Task statement:
Below are records; how many of their lines contain "constant"? Give the number and no other words.

Stored data:
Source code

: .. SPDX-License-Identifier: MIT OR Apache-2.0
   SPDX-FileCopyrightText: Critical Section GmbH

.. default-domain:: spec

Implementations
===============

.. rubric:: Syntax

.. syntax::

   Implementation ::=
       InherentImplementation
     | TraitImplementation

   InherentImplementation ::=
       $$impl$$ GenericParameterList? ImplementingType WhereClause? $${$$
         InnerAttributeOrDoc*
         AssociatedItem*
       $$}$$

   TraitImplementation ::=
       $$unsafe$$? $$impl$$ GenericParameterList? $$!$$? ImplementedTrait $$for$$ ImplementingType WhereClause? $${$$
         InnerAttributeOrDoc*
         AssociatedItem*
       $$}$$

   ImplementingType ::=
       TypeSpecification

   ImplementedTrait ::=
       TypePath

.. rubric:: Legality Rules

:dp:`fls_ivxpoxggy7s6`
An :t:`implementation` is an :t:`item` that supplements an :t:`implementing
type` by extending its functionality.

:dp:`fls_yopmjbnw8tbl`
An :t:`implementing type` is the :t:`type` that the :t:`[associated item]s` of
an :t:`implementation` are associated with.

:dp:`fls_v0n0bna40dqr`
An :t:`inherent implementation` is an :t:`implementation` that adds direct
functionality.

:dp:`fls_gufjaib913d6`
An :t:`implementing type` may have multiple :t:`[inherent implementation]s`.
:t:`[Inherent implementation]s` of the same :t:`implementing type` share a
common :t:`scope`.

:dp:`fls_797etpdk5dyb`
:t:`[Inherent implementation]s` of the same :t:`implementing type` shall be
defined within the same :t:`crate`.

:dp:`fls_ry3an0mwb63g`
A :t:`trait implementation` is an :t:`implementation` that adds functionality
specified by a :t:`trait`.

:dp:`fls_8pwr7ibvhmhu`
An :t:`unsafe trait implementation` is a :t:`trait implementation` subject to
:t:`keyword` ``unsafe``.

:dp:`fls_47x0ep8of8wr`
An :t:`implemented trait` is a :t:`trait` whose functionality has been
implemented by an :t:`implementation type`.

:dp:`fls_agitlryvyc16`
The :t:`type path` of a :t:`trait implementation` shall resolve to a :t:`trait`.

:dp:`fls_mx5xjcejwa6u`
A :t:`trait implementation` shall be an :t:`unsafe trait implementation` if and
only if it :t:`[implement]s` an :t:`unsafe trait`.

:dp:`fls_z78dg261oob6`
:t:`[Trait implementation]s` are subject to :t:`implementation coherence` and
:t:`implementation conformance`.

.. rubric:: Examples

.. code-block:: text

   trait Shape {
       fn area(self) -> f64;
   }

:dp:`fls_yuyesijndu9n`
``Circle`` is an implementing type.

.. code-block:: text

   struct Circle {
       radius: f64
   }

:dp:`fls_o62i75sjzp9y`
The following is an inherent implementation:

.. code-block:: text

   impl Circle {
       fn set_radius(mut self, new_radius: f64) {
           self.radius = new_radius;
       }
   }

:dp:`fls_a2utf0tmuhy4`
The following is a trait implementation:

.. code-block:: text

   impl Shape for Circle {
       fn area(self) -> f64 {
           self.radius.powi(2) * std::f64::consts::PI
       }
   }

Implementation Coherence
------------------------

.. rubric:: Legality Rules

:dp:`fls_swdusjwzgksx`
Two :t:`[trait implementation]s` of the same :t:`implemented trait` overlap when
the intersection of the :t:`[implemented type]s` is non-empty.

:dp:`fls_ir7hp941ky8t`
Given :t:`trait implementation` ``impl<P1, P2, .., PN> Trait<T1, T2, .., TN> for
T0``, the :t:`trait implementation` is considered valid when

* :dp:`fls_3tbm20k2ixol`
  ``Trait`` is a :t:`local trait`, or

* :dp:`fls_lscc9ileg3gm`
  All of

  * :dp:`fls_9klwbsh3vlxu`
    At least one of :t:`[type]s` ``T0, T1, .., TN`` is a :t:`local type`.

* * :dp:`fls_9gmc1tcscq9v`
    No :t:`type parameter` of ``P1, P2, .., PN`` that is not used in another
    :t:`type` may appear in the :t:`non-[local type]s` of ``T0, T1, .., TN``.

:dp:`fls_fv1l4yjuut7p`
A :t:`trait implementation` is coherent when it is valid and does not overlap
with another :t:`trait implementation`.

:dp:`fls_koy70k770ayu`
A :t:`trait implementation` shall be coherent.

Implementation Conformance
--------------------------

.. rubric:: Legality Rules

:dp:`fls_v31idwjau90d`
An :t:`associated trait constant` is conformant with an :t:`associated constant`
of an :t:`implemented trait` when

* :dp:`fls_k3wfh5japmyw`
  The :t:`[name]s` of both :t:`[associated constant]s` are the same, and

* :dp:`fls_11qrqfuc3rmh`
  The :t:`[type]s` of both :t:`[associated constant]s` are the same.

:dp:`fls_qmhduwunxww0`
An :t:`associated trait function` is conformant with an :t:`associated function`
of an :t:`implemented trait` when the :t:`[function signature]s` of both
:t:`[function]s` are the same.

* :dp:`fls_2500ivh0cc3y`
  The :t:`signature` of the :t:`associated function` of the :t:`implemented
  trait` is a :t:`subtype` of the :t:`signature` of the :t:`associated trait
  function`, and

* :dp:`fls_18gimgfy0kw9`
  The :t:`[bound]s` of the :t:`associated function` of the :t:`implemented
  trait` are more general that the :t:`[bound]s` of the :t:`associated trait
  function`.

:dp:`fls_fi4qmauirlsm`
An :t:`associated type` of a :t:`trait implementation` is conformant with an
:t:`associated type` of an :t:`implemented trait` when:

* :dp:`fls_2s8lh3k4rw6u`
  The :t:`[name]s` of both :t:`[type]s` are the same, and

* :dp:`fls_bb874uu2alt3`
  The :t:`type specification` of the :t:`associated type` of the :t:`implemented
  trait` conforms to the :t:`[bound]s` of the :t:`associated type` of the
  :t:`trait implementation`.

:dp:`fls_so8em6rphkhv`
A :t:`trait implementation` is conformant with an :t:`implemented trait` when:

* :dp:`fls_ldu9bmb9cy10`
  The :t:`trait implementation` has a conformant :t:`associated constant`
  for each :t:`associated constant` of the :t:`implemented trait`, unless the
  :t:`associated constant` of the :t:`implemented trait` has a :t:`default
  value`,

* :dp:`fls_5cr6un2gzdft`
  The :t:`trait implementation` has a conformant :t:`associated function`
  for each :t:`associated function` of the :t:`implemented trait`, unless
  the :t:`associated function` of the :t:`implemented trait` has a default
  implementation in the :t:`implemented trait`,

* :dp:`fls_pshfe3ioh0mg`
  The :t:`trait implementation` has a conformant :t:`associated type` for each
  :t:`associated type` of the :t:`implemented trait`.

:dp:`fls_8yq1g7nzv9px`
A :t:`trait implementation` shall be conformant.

Answer to the problem:
6